Vertical bags gardening

Tackling COVID-19: Communities Adopt Innovative Gardening Techniques to Boost Food Security and Household Income

 

Irene Sinoya, World Vision Communications Specialist, Kenya

Just as most parents in Kenya, Evans and Joyce are slowly adapting to economic challenges brought about by the COVID-19 pandemic in the Country.

Through a kitchen garden established with the support and training from World Vision and the Nyamira County department of Agriculture, the couple is able to have a steady supply of nutritious meals for their family.

The two have specifically adopted the use of an innovative agricultural technique known as vertical bag gardening.

It allows farmers to grow crops in special bags, appearing like sacks, which conserve water and utilise minimal land.

As such, this farming approach is ideal for the couple, whose house and land sits on about an acre of land. They have three vertical bags, purchased from Real IPM, which stand on a square metre of land each.

Evans and Joyce, together with their children - Abgael (15) and Gideon (13) -  tending to vegetables planted in a vertical bag at their farm in Nyamusi, Kenya. The bags utilise minimal land, conserve water and keep weeds away.
Evans and Joyce, together with their children - Abgael (15) and Gideon (13) -  tending to vegetables planted in a vertical bag at their farm in Nyamusi, Kenya. The bags utilise minimal land, conserve water and keep weeds away. ©World Vision Photo/Irene Sinoya.

 

In each bag, they are able to grow up to 100 plants – mainly kale and spinach. The leafy vegetables are consumed by the family and also sold for income generation.
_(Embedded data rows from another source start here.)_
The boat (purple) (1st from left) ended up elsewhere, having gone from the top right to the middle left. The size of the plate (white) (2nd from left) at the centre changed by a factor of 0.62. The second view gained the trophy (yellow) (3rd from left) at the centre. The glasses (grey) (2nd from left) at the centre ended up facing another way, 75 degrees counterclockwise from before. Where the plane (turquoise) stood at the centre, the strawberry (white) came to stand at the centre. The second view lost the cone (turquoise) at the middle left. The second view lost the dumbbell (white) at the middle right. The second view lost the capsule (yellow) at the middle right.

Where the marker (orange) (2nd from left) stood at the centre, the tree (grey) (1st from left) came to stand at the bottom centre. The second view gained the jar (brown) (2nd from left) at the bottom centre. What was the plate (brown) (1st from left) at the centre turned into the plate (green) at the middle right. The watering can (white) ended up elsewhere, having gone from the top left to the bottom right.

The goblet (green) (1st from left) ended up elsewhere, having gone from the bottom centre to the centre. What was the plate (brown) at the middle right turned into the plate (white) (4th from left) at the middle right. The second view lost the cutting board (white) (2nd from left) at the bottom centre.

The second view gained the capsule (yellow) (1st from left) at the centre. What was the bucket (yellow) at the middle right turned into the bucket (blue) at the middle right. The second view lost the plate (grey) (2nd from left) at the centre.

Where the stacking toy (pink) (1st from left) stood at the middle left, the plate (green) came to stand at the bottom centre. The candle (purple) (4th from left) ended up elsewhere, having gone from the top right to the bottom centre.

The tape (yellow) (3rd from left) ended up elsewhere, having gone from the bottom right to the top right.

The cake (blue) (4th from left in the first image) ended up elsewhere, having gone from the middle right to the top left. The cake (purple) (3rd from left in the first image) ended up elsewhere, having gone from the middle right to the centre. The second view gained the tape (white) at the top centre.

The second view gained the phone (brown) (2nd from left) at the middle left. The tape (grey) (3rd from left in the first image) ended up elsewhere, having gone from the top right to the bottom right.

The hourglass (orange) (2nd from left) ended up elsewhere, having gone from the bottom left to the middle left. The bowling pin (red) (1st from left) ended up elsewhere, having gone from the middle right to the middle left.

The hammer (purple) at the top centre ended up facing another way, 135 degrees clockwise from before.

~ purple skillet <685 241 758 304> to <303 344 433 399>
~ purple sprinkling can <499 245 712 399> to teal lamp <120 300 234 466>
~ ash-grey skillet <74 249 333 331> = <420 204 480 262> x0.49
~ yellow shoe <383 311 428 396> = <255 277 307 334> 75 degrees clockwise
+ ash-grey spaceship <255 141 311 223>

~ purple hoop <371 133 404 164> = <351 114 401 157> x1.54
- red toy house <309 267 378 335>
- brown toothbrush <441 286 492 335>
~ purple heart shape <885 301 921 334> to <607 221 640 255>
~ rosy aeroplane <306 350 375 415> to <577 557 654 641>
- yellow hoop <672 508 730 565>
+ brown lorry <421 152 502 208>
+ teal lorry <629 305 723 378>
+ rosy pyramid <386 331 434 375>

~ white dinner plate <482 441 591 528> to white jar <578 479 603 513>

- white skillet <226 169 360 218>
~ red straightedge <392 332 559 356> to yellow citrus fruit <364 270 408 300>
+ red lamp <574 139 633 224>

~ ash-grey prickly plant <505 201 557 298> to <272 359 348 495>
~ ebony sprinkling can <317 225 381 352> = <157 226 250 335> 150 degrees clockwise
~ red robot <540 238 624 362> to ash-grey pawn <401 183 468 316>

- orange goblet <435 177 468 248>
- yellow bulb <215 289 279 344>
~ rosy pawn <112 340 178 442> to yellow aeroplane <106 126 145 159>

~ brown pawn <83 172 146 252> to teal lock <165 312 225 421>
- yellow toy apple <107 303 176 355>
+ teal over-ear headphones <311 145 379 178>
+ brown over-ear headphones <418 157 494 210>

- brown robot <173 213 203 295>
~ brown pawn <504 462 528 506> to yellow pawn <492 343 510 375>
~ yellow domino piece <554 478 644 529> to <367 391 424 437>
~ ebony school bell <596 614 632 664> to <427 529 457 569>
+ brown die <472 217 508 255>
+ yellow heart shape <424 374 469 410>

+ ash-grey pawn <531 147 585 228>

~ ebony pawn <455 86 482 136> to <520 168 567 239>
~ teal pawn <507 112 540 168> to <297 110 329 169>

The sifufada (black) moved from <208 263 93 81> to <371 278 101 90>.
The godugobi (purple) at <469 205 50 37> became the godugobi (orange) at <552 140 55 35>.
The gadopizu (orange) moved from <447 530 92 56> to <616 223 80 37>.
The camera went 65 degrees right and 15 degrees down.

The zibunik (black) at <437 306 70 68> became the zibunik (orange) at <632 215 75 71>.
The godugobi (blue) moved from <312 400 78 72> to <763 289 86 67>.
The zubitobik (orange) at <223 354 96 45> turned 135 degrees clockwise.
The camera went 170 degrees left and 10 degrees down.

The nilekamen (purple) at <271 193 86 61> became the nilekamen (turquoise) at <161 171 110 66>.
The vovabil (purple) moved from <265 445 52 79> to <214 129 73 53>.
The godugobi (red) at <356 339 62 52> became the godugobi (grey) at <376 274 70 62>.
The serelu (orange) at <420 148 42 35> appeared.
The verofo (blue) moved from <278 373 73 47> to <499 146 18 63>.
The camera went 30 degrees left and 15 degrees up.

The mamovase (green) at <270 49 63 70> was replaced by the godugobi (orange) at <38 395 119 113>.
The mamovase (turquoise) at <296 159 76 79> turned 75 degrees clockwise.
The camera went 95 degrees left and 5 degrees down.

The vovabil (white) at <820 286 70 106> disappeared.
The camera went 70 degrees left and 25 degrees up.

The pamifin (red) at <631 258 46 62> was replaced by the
Unlike ordinary sacks that rot quickly when exposed to water, these vertical bags are made of Ultra Violet inhibiting material, which prevents damage from the sun hence increasing their durability. They can serve a farmer for over 10 years.

The bags also come with pre-punched holes on the sides that are designed to increase the production of leafy vegetables. Weeds rarely grow on the bags. And when they do, they can simply be uprooted by hand.

“These bags are also water efficient. Evaporation is minimal since most of the soil is not exposed to direct sunlight,” states Evans.

Evans, Joyce and their children - Abgael (15) and Gideon (13) at their kitchen garden in Nyamusi, Kenya. The vegetables enable them to boost food security and household income.
Evans, Joyce and their children - Abgael (15) and Gideon (13) at their kitchen garden in Nyamusi, Kenya. The vegetables enable them to boost food security and household income. ©World Vision Photo/Irene Sinoya.

 

The couple notes that the vegetables are their main source of income. They have six children who are now at home, following the government’s closure of schools and other learning institutions so as to curb the spread of COVID-19 in Kenya.

“Our major food markets are also closed but I am not struggling to provide food for my family. I sell the vegetables to customers within my community, which is really helping us to get income”, he says

Speaking delightfully, his 15-year-old daughter Abgael says that she is having an easy time at home despite the closure of schools.

“We are many here but we don’t sleep hungry. We eat a variety of vegetables from our farm. My parents also sell them and buy us other things we might need like books, clothes and toiletries. We are comfortable,” she says

Aside from vertical bag gardening, the couple also uses another innovative agricultural technique known as double digging to grow other types of plants such as pumpkins, indigenous vegetables, green pepper and a variety of fruits.

Abgael (15) and Gideon (13) getting ready to harvest green pepper at their farm in Nyamusi, Kenya.
Abgael (15) and Gideon (13) getting ready to harvest green pepper at their farm in Nyamusi, Kenya.©World Vision Photo/Irene Sinoya.

 

Double digging is a gardening technique used to increase soil drainage and aeration. It involves the loosening of two layers of soil, and the addition of organic matter.

This enables plants roots to penetrate the soil easily and get a steady stream of nutrients flow into the stems and leaves.

Evans and Joyce state that putting into practice the new farming techniques – learned through the support of World Vision - is keeping them busy and less stressed by the restricted movements or social distancing measures put in place by the government so as to minimise the spread of COVID-19.

“Many farmers have approached us to teach them and we’re always happy to do so. These are simple technologies that consume less time and are easy to practice,” they note.

Evans and Joyce uproot a pumkin for diner at their farm in Nyamusi, Kenya. Through the double digging gardening technique, they enjoy increased crop productivity.
Evans and Joyce uproot a pumkin for diner at their farm in Nyamusi, Kenya. Through the double digging gardening technique, they enjoy increased crop productivity. ©World Vision Photo/Irene Sinoya.

 

According to Alfred Rono, the Livelihoods and Resilience Project Co-ordinator for World Vision in Nyamusi, such innovative gardening techniques are enabling small-scale farmers to boost food security, curb malnutrition and get income .

“This improves the quality of life and wellbeing of families and children,” he says.